The government’s swift move to bar Econet Media’s pay TV service last week was predictable, but deeply worrying because the regime is once again demonstrating that it is averse to reforms.
Zimbabwe’s broadcasting sector remains largely backward because of the Zanu PF government’s fear to open up to private players — typical of dictatorships.
Econet launched Kwese TV in 2015 and the service has been growing exponentially in other African countries since then.
The mobile operator announced last week that it was introducing its service in Zimbabwe.
This invited an immediate and menacing reaction from the Broadcasting Authority of Zimbabwe (BAZ), which claimed that Kwese TV had no authority to roll out its service in the country because it was not registered.
President Robert Mugabe’s regime has an unenviable reputation of shutting out alternative voices.
For several years the government has fought tooth and nail to preserve the Zimbabwe Broadcasting Corporation (ZBC) monopoly to serve Zanu PF interests.
ZBC is a sorry excuse for a public broadcaster as its partisanship and bias towards Zanu PF can only be eclipsed by similar institutions that exist in North Korea.
In the past few years there have been feeble attempts to open up commercial radio broadcasting but licences were only given to the state-controlled Zimpapers and businesspeople linked to the ruling party and security institutions.
Therefore, BAZ’s move to pull the plug on Kwese TV was mainly premised on political interests.
Zanu PF still holds on to archaic views that it can control information dissemination even in this digital age.
However, the bigger scandal is that BAZ is frustrating Kwese TV in order to protect the government’s commercial interests.
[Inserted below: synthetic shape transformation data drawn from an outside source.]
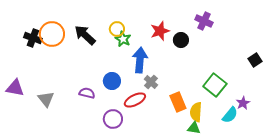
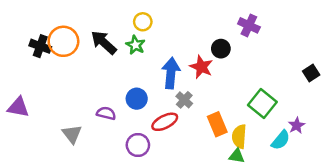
yellow circle: (117, 29) -> (143, 22), moved
red star: (160, 31) -> (201, 67), moved, turned -30
green star: (123, 39) -> (135, 45), moved
gray triangle: (46, 99) -> (72, 134), moved

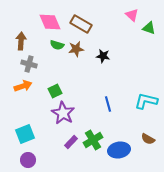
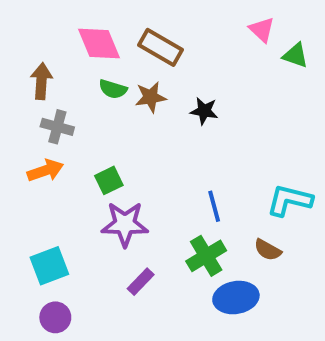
purple star: (63, 113) -> (125, 224), turned -30
brown semicircle: (148, 139) -> (268, 250), moved
green cross: (93, 140) -> (206, 256), moved

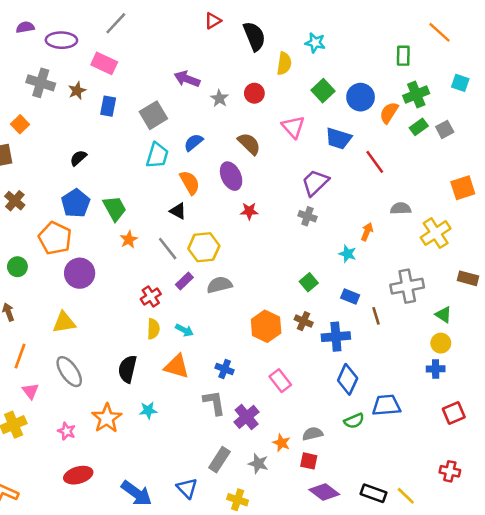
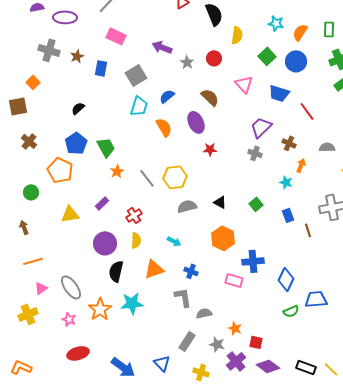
cyan star: (315, 43) -> (276, 23), moved
pink rectangle: (104, 63) -> (116, 36), moved
orange semicircle: (389, 113) -> (300, 32), moved
black triangle: (178, 211) -> (220, 202), moved
purple circle: (80, 273) -> (105, 243), moved
purple rectangle: (184, 281) -> (102, 203), moved
blue rectangle: (350, 296) -> (288, 215), turned 48
brown cross: (304, 321) -> (289, 143), moved
yellow triangle: (64, 322) -> (70, 214), moved
cyan arrow: (184, 330) -> (174, 241), moved
blue cross: (336, 337) -> (253, 261), moved
orange line: (20, 356) -> (33, 261), turned 54
orange triangle: (177, 366) -> (154, 269), turned -35
gray ellipse: (69, 372) -> (71, 287), moved
pink rectangle: (280, 381) -> (234, 280), turned -36
pink triangle: (30, 391) -> (41, 288), turned 32
cyan star: (148, 410) -> (132, 303), size x1.6
purple cross: (247, 417) -> (236, 361), moved
gray semicircle: (313, 434) -> (204, 313), moved

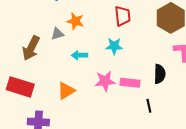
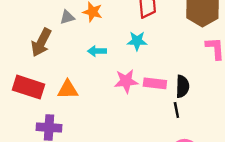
gray triangle: (57, 34) -> (67, 17), moved
black semicircle: (160, 74) -> (182, 86), moved
orange triangle: (66, 91) -> (68, 90), moved, turned 30

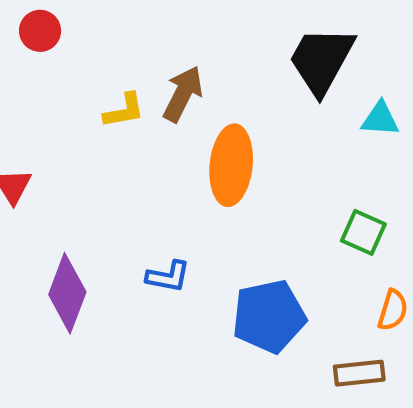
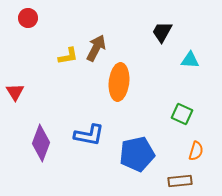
black trapezoid: (321, 60) -> (162, 32), size x0.6
blue L-shape: (168, 277) -> (89, 135), size x1.4

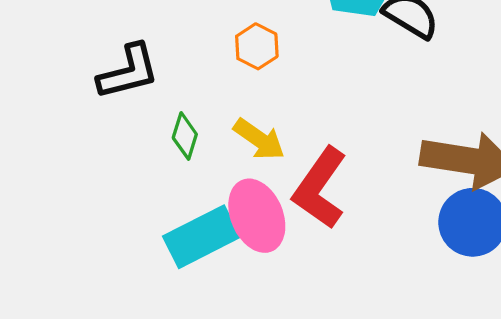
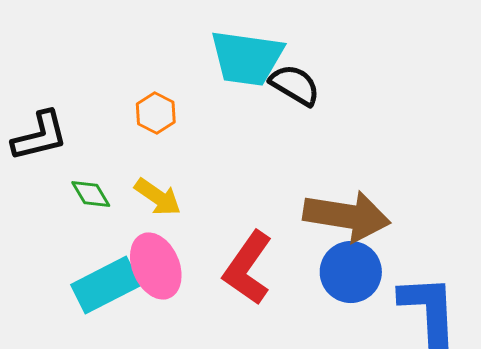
green diamond: (185, 136) -> (91, 194), turned -48
red L-shape: (320, 188) -> (248, 268), moved

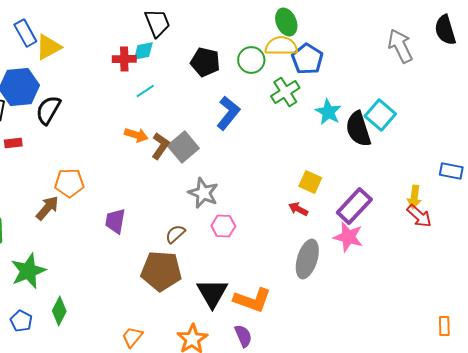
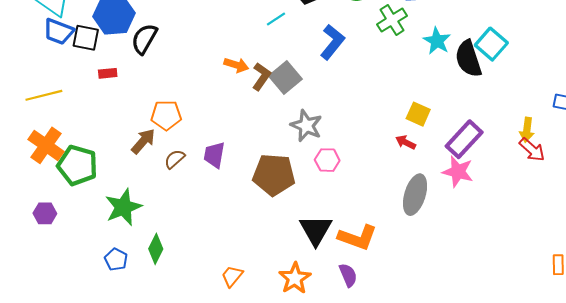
cyan line: (145, 91) -> (276, 19), moved
brown semicircle: (175, 234) -> (175, 159), moved
brown pentagon: (161, 271) -> (274, 175), moved

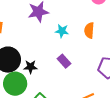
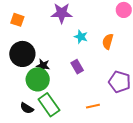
green circle: (15, 84) -> (38, 79), moved

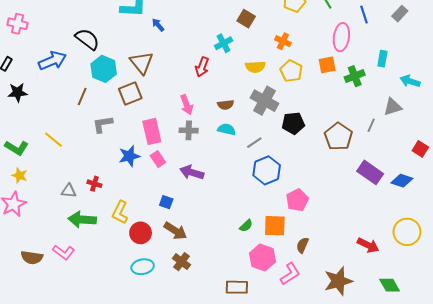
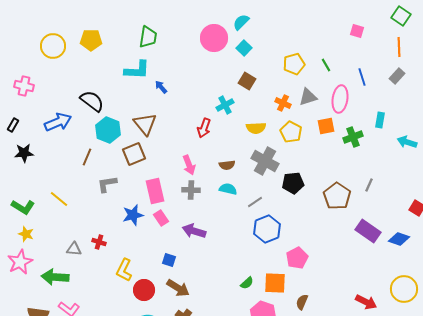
gray triangle: (393, 107) -> (308, 97), moved
green arrow: (82, 220) -> (55, 277), moved

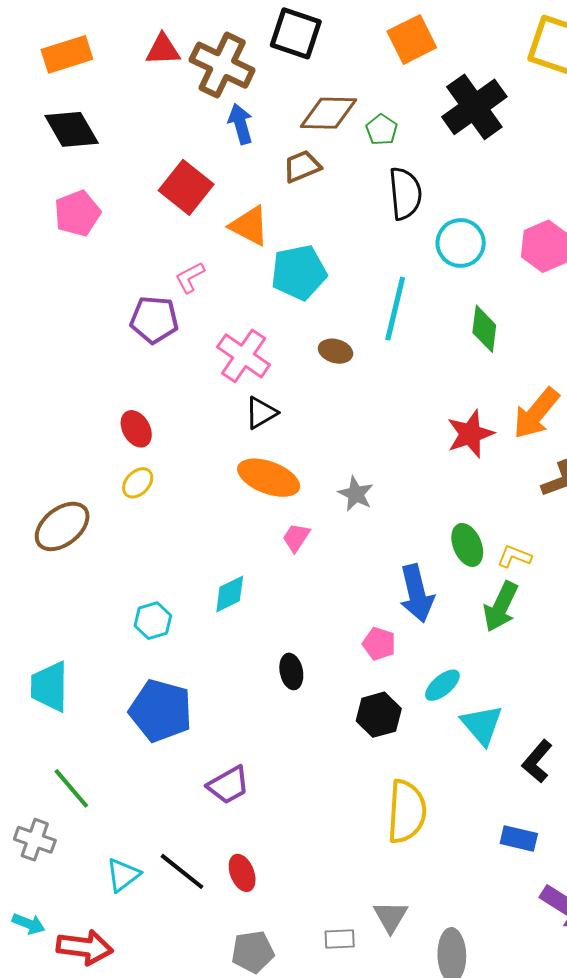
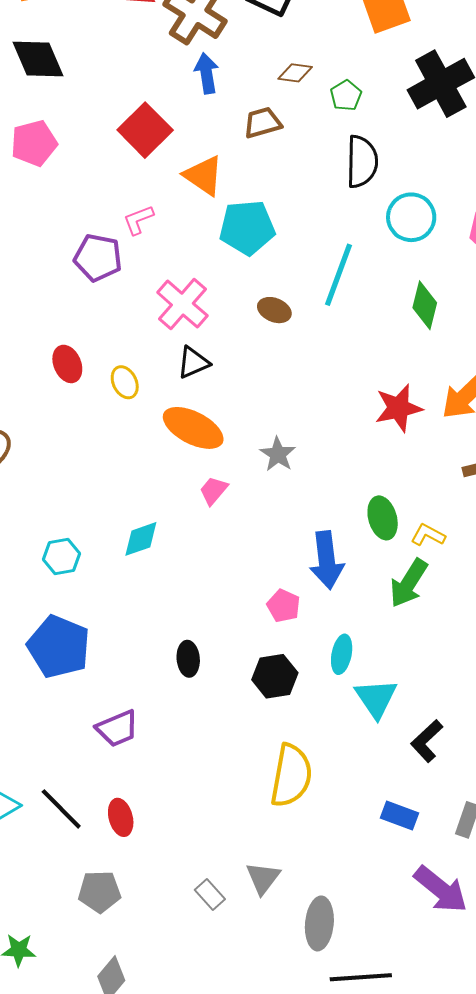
brown diamond: (328, 113) -> (295, 73), size x0.6
yellow ellipse: (138, 483) -> (125, 382), moved, turned -76
black ellipse: (291, 671) -> (188, 659), moved
cyan ellipse: (442, 685) -> (342, 654), turned -45
gray rectangle: (340, 939) -> (210, 894), turned 44
gray pentagon: (253, 952) -> (100, 892), moved

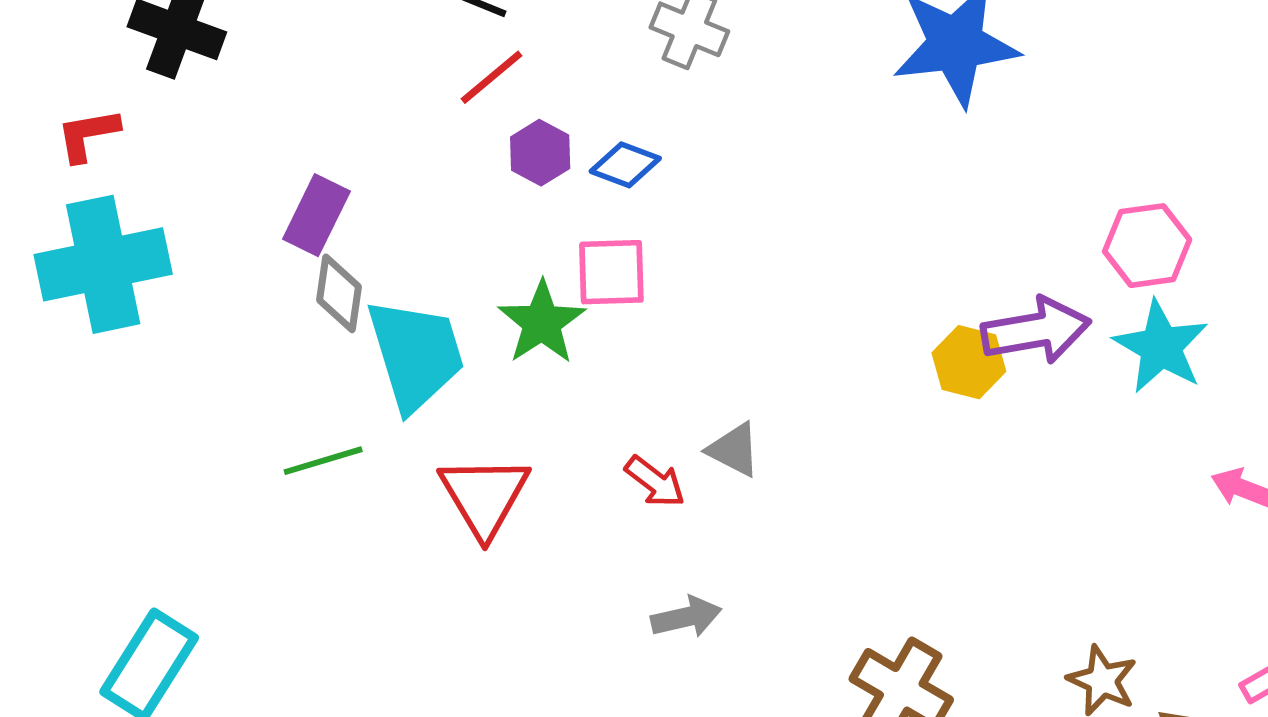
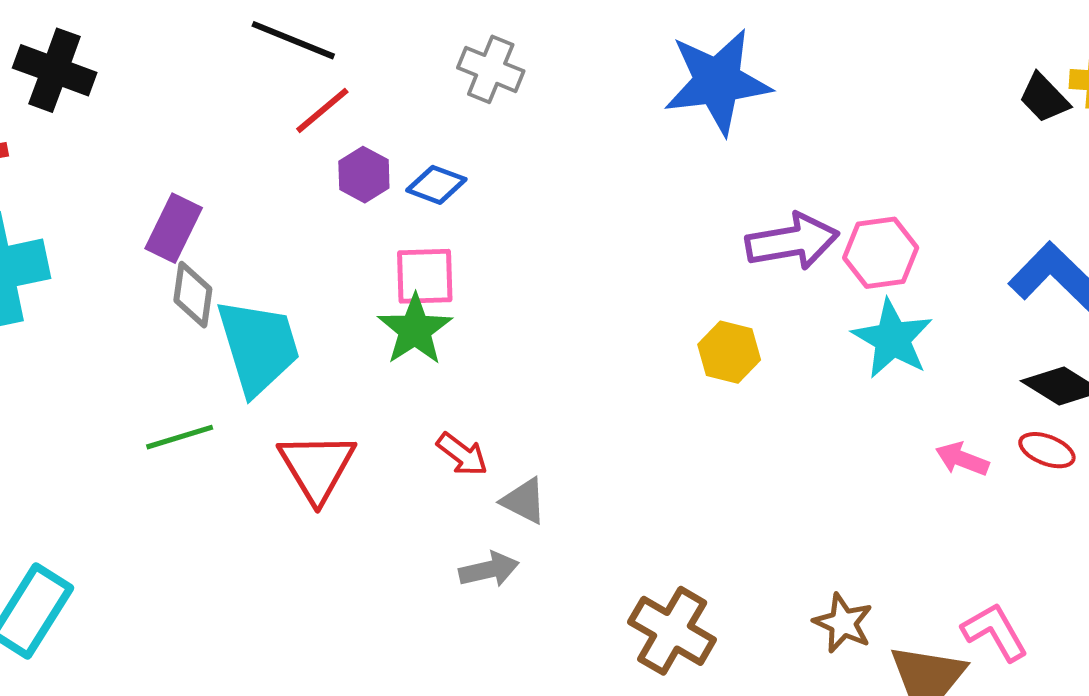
green star: (542, 322) -> (415, 330), moved
purple arrow: (1036, 330) -> (792, 241), moved
gray triangle: (734, 450) -> (524, 501), moved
The Zimbabwe government has shares in satellite TV player Multchoice Africa, a South African company that runs the DStv service.
Strive Masiyiwa’s Kwese TV is a direct competitor for DStv, where the government has shares. Such double standards expose the government’s lack of understanding of how free markets operate.
Three years ago, the Information ministry abruptly ended a partnership between ZBC and GOtv, a pan African satellite TV service that targeted the low-end market.
The collapse of the GOtv deal, showed that the government neither had the resources nor capital to enter the digital age in broadcasting.
The same government has missed several deadlines to move the country’s broadcasting systems from analogue to digital and yet it is denying local companies with capital the space to fill the void.
It is not BAZ’s mandate to be the gatekeeper of an intolerant government.
The Kwese TV ban shows that the time has come for legislators and those interested in growing our democracy to seriously push for media reforms and the democratisation of the broadcasting sector.